As noted, please start a new thread. Honestly, in the past I have wasted a silly amount of time being confused by multiple problems in one thread. I will not do that again. So if you insist on using this thread, and that is your right, … I will bow out gracefully right now from this thread, and let some one else offer their opinion.
Shortly :
When you’re happy with your desktop, you can copy the .kde and .kde4 directories in /etc/skel, recursively change all the ownership to root (chown -R root:root /etc/skel/{.kde,.kde4} ) and any new user you create (including yourself ) will inherit this desktop. You will have to change some paths for everything to work properly, i.e replace all occurences of the old username (ideally root) with the new username, but there are not that many and they can be easily changed with a single patch. You can do that with Gnome as well and basically any program.
I will after I got some sleep and when I make sure that the problem is real and reproducible - so nobody should waste a silly amount of time trying to solve my one mistake.
None that I’ve noticed. As I said, this is a fairly new installation, so there wasn’t anything in my old subdirectories that mattered. On an older installation, I would have been more careful - maybe - and gone through replacing a single file at a time. But that’s a slog - there are dozens of files in those subdirectories.
It does suggest that one of the KDE configuration files got hosed over somewhere along the line. Where, when and how remain mysteries.
Sadly, I have no reason to believe the 4.2 is a “good” release, either. To be blunt, Opensuse has real problems maintaining quality; their last several releases have caused as many problems as they’ve solved, and it isn’t unusual to see problems that were solved a couple of releases ago crop back up in subsequent releases.
Been using suse since way down in the single digits. I can’t say I’m seeing improvement or cause for hope. Moving to yet another shiny new release fills me with dread at this point.

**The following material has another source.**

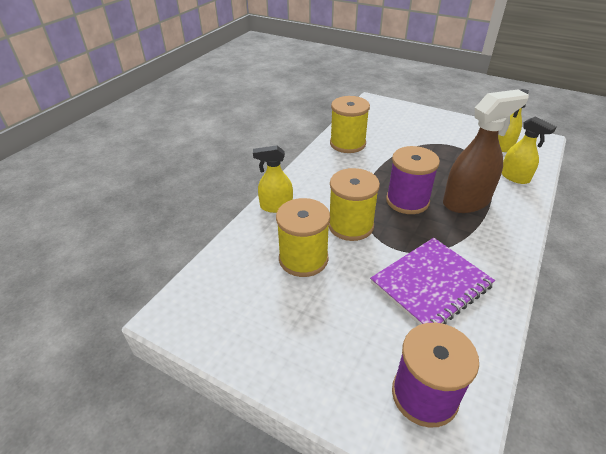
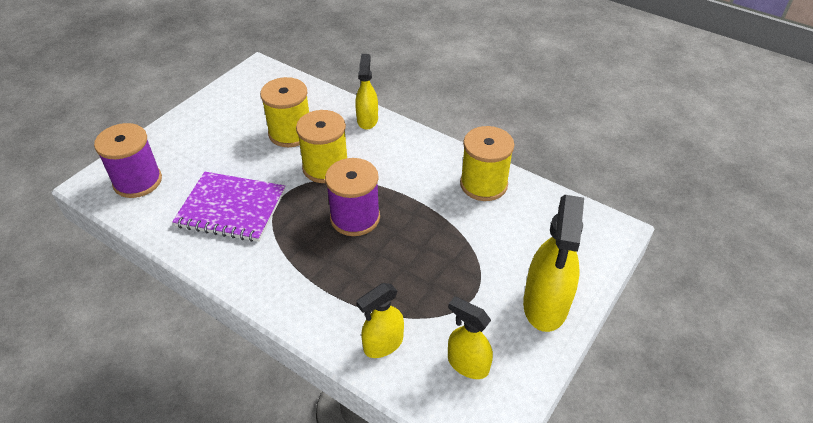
camera: 95 degrees right, 5 degrees up
(431, 284) = (231, 208): purple notebook -> purple notebook turned 45 degrees counterclockwise
(444, 122) = (545, 305): none -> yellow spray bottle
(466, 201) = (341, 271): brown spray bottle -> none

I’ve been avoiding KDE-4.x until now, … instead using KDE-3.5.9 (on 11.0) and KDE-3.5.10 (on 11.1). On a sandbox PC, I installed openSUSE-11.2 milestone1 with KDE-4.2.3 and its not bad. From a desktop perspective, I still slightly prefer KDE-3.5.10, but KDE-4.2.3 in 11.2 is finally coming of age, and it promises to have KDE-4.3 when released, which should be even better in terms of features and stability. I just may make the move in November-2009 to KDE4.3.
Note 11.2 is not ready for more than testing (too many bugs yet) but it is suitable (and stable enough) for testing. If you have a sandbox PC or a spare partition (and are comfortable in fixing a messed up grub) then you could give 11.2 a try to test your favourite apps (and write bug reports on it).